Predictions of the equilibrium depth and time scale of local scour below a partially buried pipeline under oblique currents and waves

Abstract

This paper presents experimental results on temporal developments of local scour below a partially buried pipeline under oblique currents/waves. The effects of the flow incident angle (α ≤ 45°, α = 0° denotes that the currents/waves are perpendicular to the pipeline) and the embedment-to-diameter ratio (e/D ≤ 0.5, e/D = 0 denotes no embedment) on the equilibrium depth and time scale of scour were quantitatively investigated. The experimental results indicate that with the increase of the embedment-to-diameter ratio from 0 to 0.5, the equilibrium depth of scour decreases by up to 30 and the time scale increases by approximately 5 times. With the increase of the flow incident angle from 0° to 45°, the equilibrium depth decreases by approximately 25% and the time scale increases by approximately 0.7 times. A uniform empirical relationship between the equilibrium depth for arbitrary conditions (S, i.e., for α > 0° or e/D > 0) and that for a conventional case (S0, for α = 0° and e/D = 0) is newly proposed for both current and wave conditions based on theoretical derivation and curve fitting to the experimental data, where S0 can be easily predicted from existing empirical formulae. The correlation analysis indicates that the experimental results of the equilibrium depth can be well represented by the newly proposed formula. For predicting the time scale of scour process, a theoretical approach based on the erosion rate of sediment, which was originally proposed for a conventional case, is expanded to arbitrary conditions.

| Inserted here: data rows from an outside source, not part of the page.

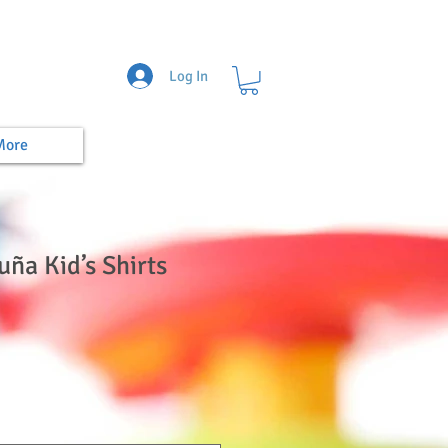
Log In
More
uña Kid’s Shirts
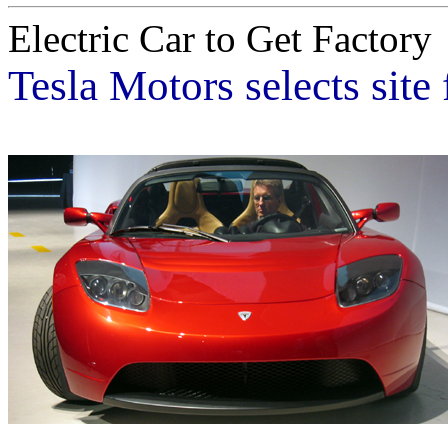
Electric Car to Get Factory
Tesla Motors selects site 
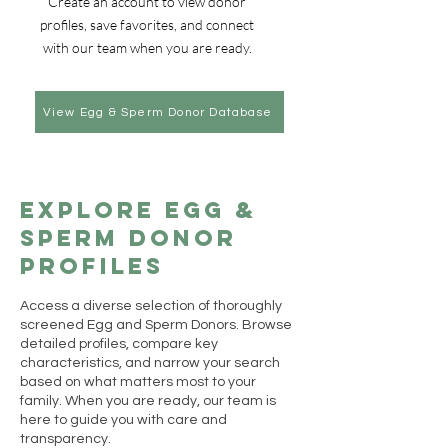
Create an account to view donor
profiles, save favorites, and connect
with our team when you are ready.
View Egg & Sperm Donor Database
Explore Egg &
Sperm Donor
Profiles
Access a diverse selection of thoroughly
screened Egg and Sperm Donors. Browse
detailed profiles, compare key
characteristics, and narrow your search
based on what matters most to your
family. When you are ready, our team is
here to guide you with care and
transparency.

It is indicated that the time scales of scour obtained from the theoretical approach are well coincident with the experimental values. Finally, an empirical relationship between the time scale for arbitrary conditions (T) and that for a conventional case (T0) was established based on the theoretical derivation. The newly proposed empirical formula is found to provide satisfactory predictions of the time scale compared with the present experimental results and those published.